Crumble the veal, pork, and beef into the pot. Season with fine sea salt. Reduce the heat to low and cook, stirring frequently, until the meat has rendered most of its fat and is just beginning to brown, about 5 minutes. Spoon out and discard some of the rendered fat, but leave enough to cover the bottom of the pan. (This will depend on the meat you are using: there may not be an excessive amount of fat.)
Add the wine, and increase the heat to medium. Cook, stirring occasionally, until the wine has evaporated, about 6 minutes.
Decrease the heat to low, add the tomato paste, stir to combine, and cook, stirring frequently, for 20 minutes. Season to taste with salt and pepper. Add the stock and adjust the heat if necessary to reach a gentle simmer. Simmer until the stock has reduced but the sauce is still moist, about 45 minutes longer. Taste the sauce, adjust the seasoning if necessary, and remove from the heat.
To Cook the Pasta
Bring a large pot of water to a boil for the pasta. When the water is boiling, salt it with coarse salt and add the pasta. Cook a few minutes less than package instructions if dry or until the pasta rises to the surface if fresh.

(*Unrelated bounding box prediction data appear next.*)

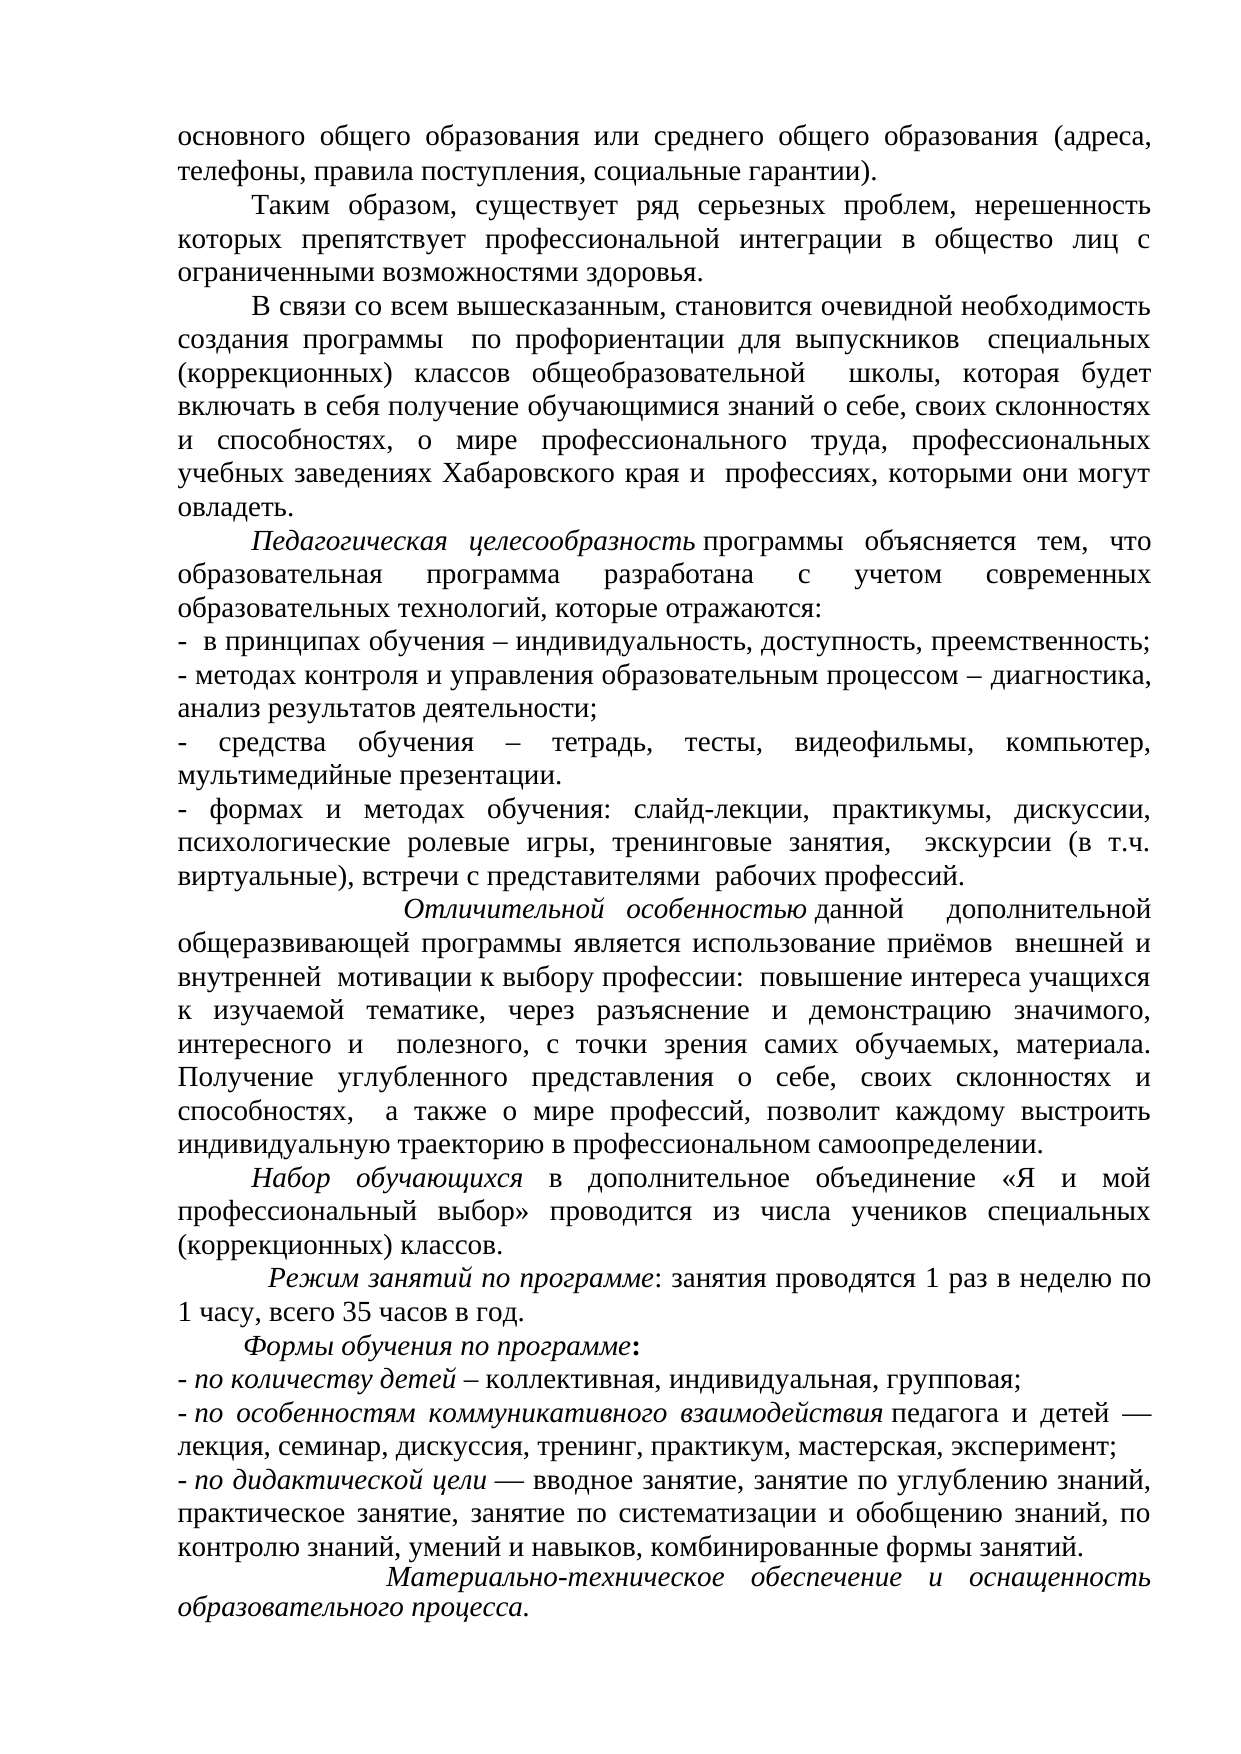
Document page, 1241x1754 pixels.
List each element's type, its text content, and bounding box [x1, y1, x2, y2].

text Материально-техническое обеспечение и оснащенность образовательного процесса. [177, 1562, 1152, 1623]
text - по количеству детей – коллективная, индивидуальная, групповая; [177, 1361, 1152, 1395]
text Формы обучения по программе: [177, 1328, 1152, 1361]
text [177, 118, 1152, 187]
text - в принципах обучения – индивидуальность, доступность, преемственность; - методах контроля и управления образовательным процессом – диагностика, анализ результатов деятельности; [177, 623, 1152, 724]
text Педагогическая целесообразность программы объясняется тем, что образовательная программа разработана с учетом современных образовательных технологий, которые отражаются: [177, 523, 1152, 623]
text В связи со всем вышесказанным, становится очевидной необходимость создания программы по профориентации для выпускников специальных (коррекционных) классов общеобразовательной школы, которая будет включать в себя получение обучающимися знаний о себе, своих склонностях и способностях, о мире профессионального труда, профессиональных учебных заведениях Хабаровского края и профессиях, которыми они могут овладеть. [177, 288, 1152, 523]
text Набор обучающихся в дополнительное объединение «Я и мой профессиональный выбор» проводится из числа учеников специальных (коррекционных) классов. [177, 1160, 1152, 1261]
text - по дидактической цели — вводное занятие, занятие по углублению знаний, практическое занятие, занятие по систематизации и обобщению знаний, по контролю знаний, умений и навыков, комбинированные формы занятий. [177, 1462, 1152, 1562]
text - по особенностям коммуникативного взаимодействия педагога и детей — лекция, семинар, дискуссия, тренинг, практикум, мастерская, эксперимент; [177, 1395, 1152, 1462]
text - формах и методах обучения: слайд-лекции, практикумы, дискуссии, психологические ролевые игры, тренинговые занятия, экскурсии (в т.ч. виртуальные), встречи с представителями рабочих профессий. [177, 791, 1152, 892]
text Таким образом, существует ряд серьезных проблем, нерешенность которых препятствует профессиональной интеграции в общество лиц с ограниченными возможностями здоровья. [177, 187, 1152, 288]
text Отличительной особенностью данной дополнительной общеразвивающей программы является использование приёмов внешней и внутренней мотивации к выбору профессии: повышение интереса учащихся к изучаемой тематике, через разъяснение и демонстрацию значимого, интересного и полезного, с точки зрения самих обучаемых, материала. Получение углубленного представления о себе, своих склонностях и способностях, а также о мире профессий, позволит каждому выстроить индивидуальную траекторию в профессиональном самоопределении. [177, 892, 1152, 1160]
text - средства обучения – тетрадь, тесты, видеофильмы, компьютер, мультимедийные презентации. [177, 724, 1152, 791]
text Режим занятий по программе: занятия проводятся 1 раз в неделю по 1 часу, всего 35 часов в год. [177, 1261, 1152, 1328]
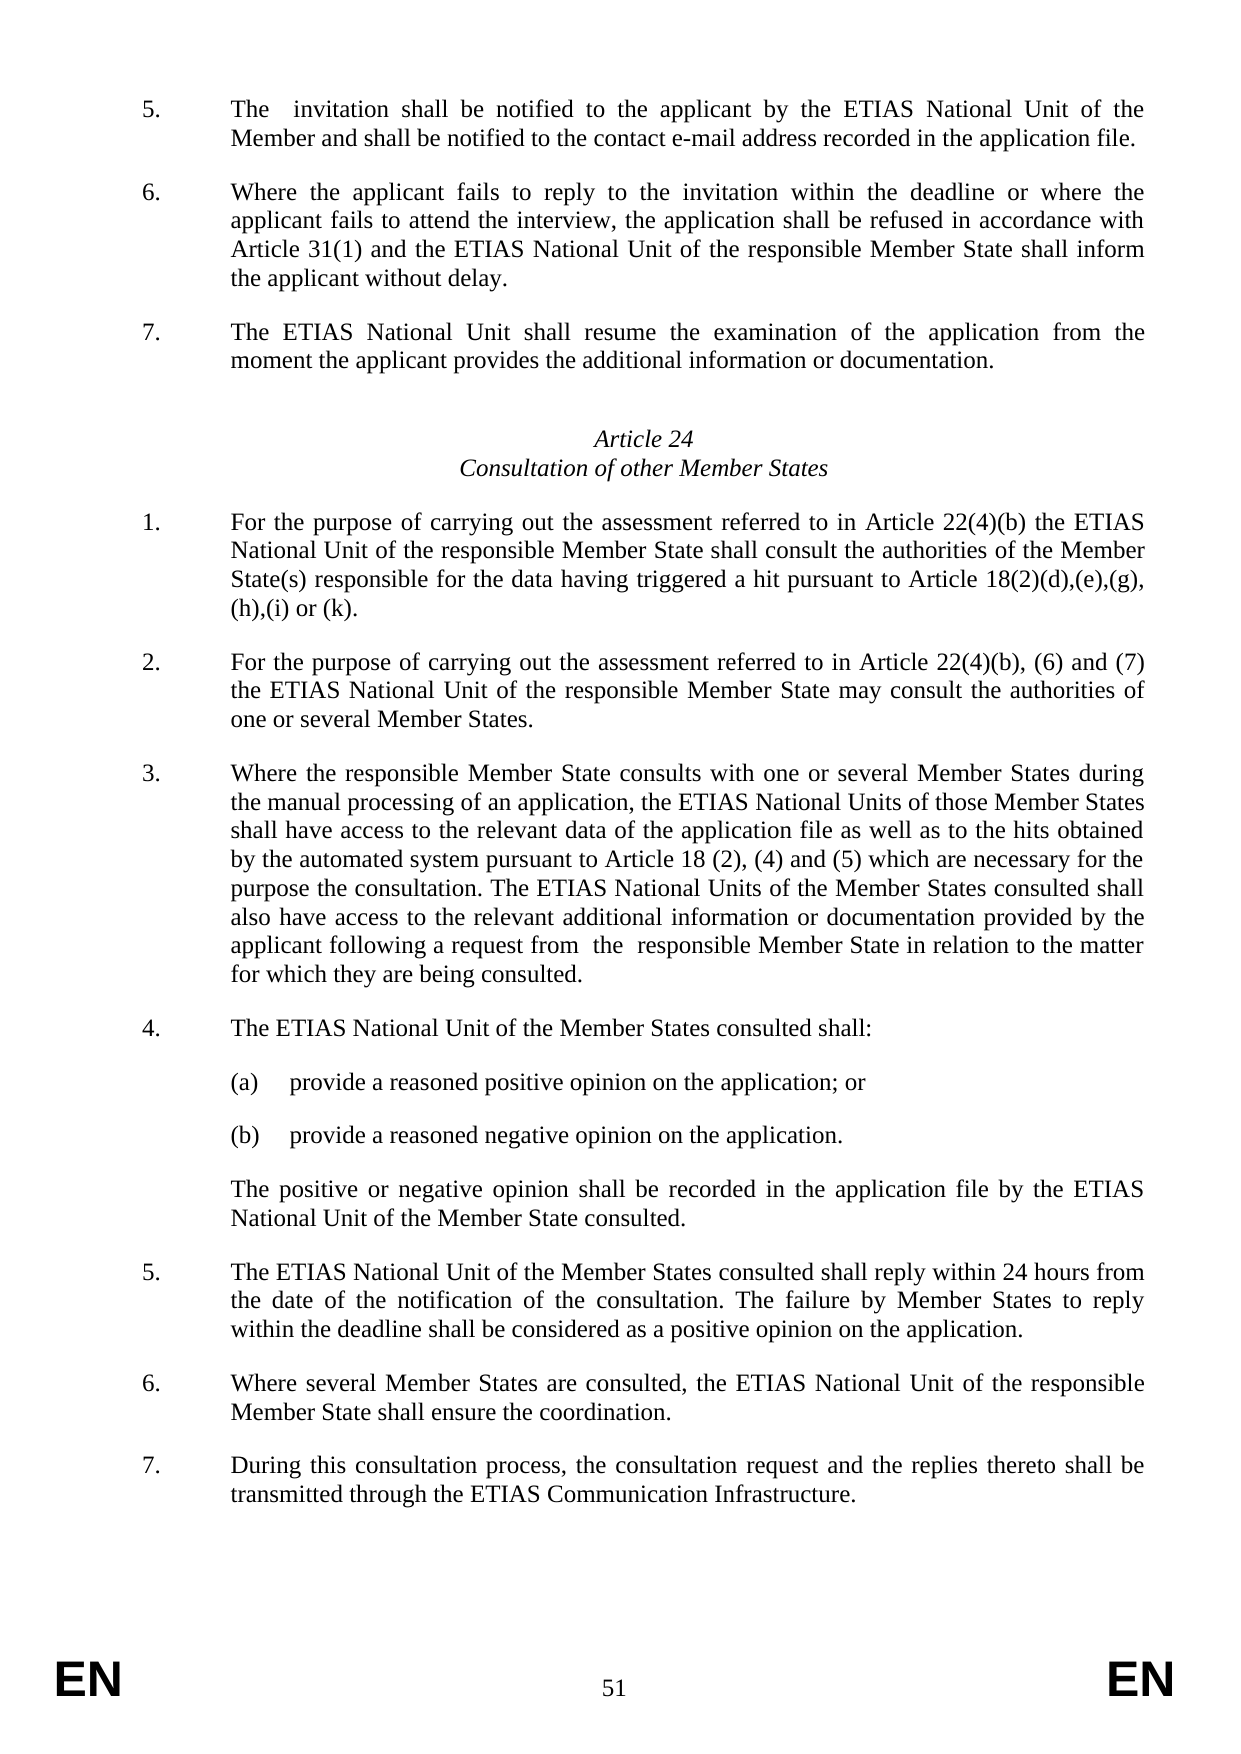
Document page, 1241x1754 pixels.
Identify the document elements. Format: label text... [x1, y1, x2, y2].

text Article 24 Consultation of other Member States [142, 424, 1146, 482]
text 3. Where the responsible Member State consults with one or several Member States during the manual processing of an application, the ETIAS National Units of those Member States shall have access to the relevant data of the application file as well as to the hits obtained by the automated system pursuant to Article 18 (2), (4) and (5) which are necessary for the purpose the consultation. The ETIAS National Units of the Member States consulted shall also have access to the relevant additional information or documentation provided by the applicant following a request from the responsible Member State in relation to the matter for which they are being consulted. [142, 758, 1146, 988]
text 6. Where the applicant fails to reply to the invitation within the deadline or where the applicant fails to attend the interview, the application shall be refused in accordance with Article 31(1) and the ETIAS National Unit of the responsible Member State shall inform the applicant without delay. [142, 177, 1146, 292]
list provide a reasoned negative opinion on the application. [230, 1121, 1146, 1149]
text 2. For the purpose of carrying out the assessment referred to in Article 22(4)(b), (6) and (7) the ETIAS National Unit of the responsible Member State may consult the authorities of one or several Member States. [142, 647, 1146, 733]
text 1. For the purpose of carrying out the assessment referred to in Article 22(4)(b) the ETIAS National Unit of the responsible Member State shall consult the authorities of the Member State(s) responsible for the data having triggered a hit pursuant to Article 18(2)(d),(e),(g),(h),(i) or (k). [142, 507, 1146, 622]
text 5. The ETIAS National Unit of the Member States consulted shall reply within 24 hours from the date of the notification of the consultation. The failure by Member States to reply within the deadline shall be considered as a positive opinion on the application. [142, 1257, 1146, 1343]
text 4. The ETIAS National Unit of the Member States consulted shall: [142, 1013, 1146, 1042]
text 7. During this consultation process, the consultation request and the replies thereto shall be transmitted through the ETIAS Communication Infrastructure. [142, 1451, 1146, 1508]
text 5. The invitation shall be notified to the applicant by the ETIAS National Unit of the Member and shall be notified to the contact e-mail address recorded in the application file. [142, 94, 1146, 152]
text 7. The ETIAS National Unit shall resume the examination of the application from the moment the applicant provides the additional information or documentation. [142, 317, 1146, 374]
list provide a reasoned positive opinion on the application; or [230, 1067, 1146, 1096]
text 6. Where several Member States are consulted, the ETIAS National Unit of the responsible Member State shall ensure the coordination. [142, 1368, 1146, 1426]
text The positive or negative opinion shall be recorded in the application file by the ETIAS National Unit of the Member State consulted. [230, 1174, 1146, 1232]
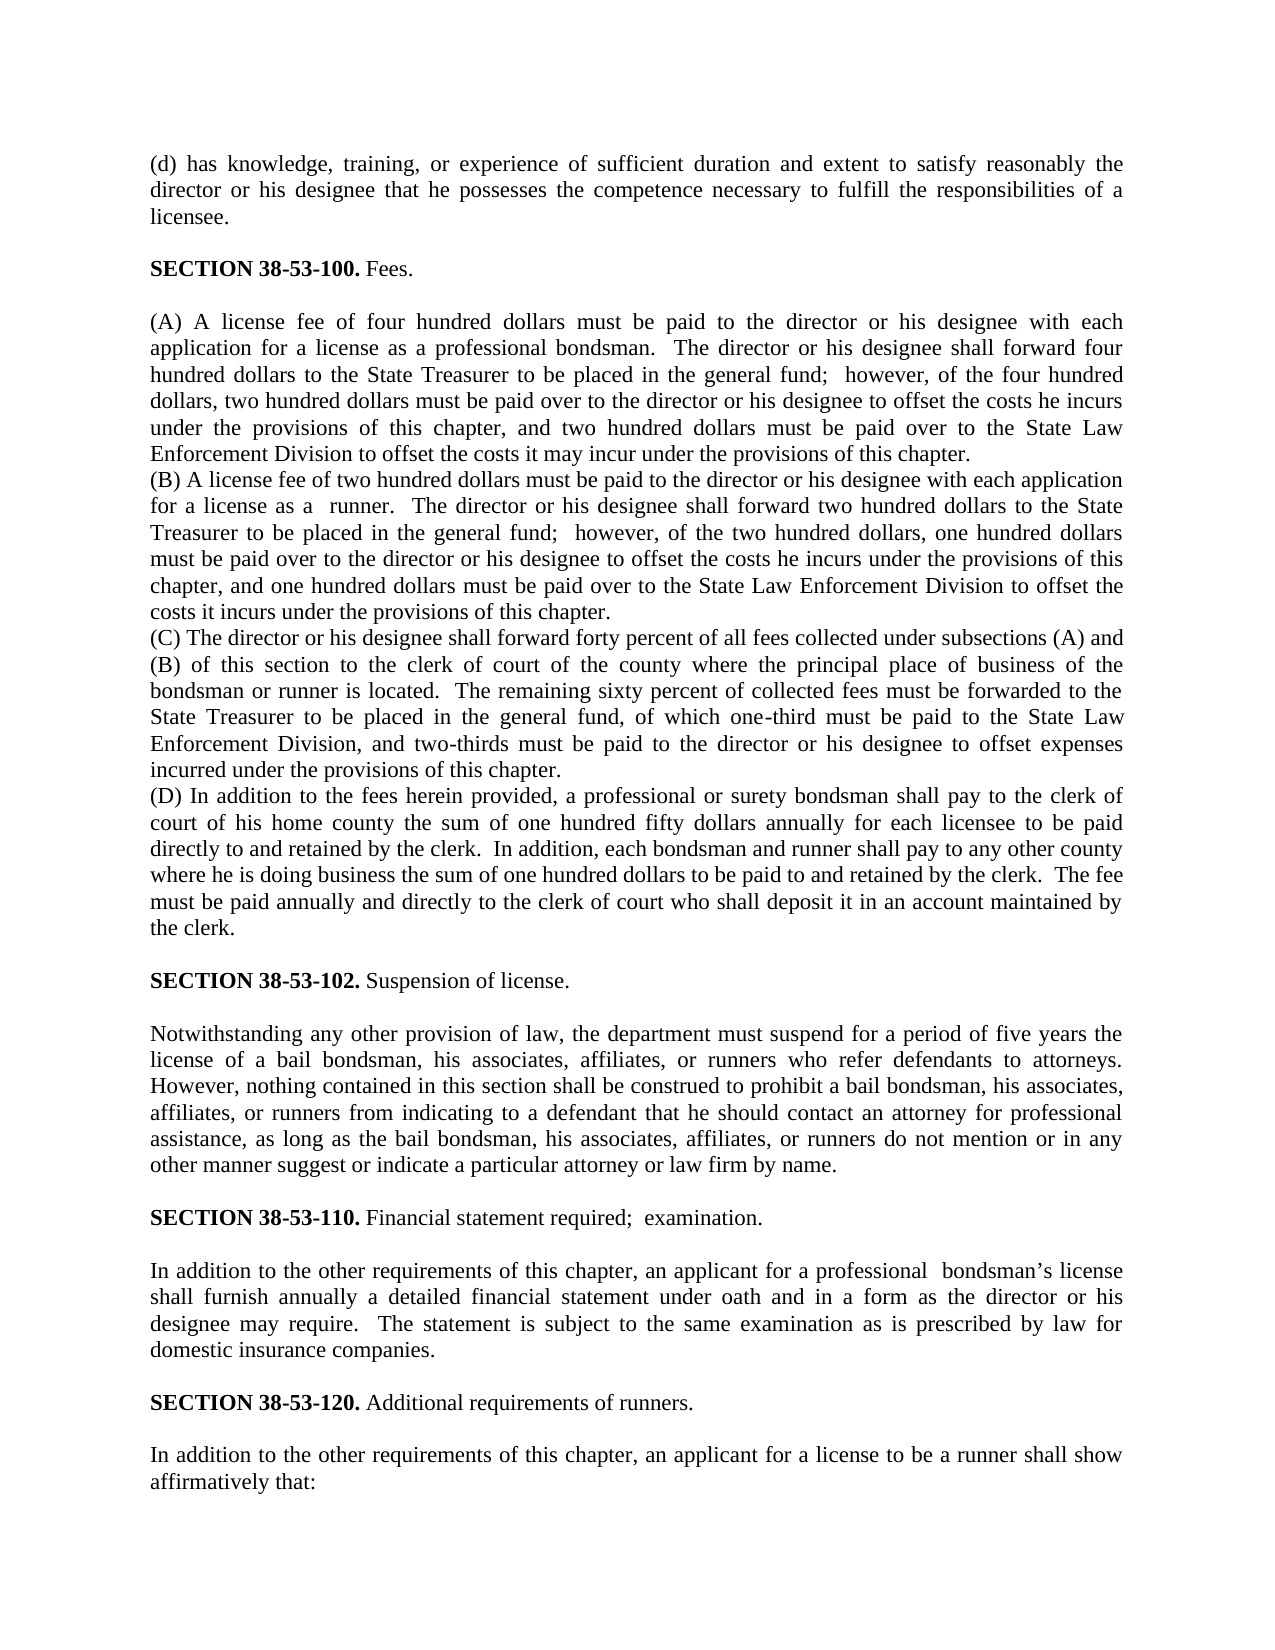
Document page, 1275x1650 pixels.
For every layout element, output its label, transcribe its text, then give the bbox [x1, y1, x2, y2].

When the pasta is cooked, drain it in a colander, preserving a small amount of the cooking water. Transfer immediately to the saucepan, and toss vigorously to combine and allow the pasta to cook a final minute in the sauce. If needed, add a small amount of the cooking water, to loosen the sauce.
Serve immediately with the grated cheese on the side, and dream of Bologna.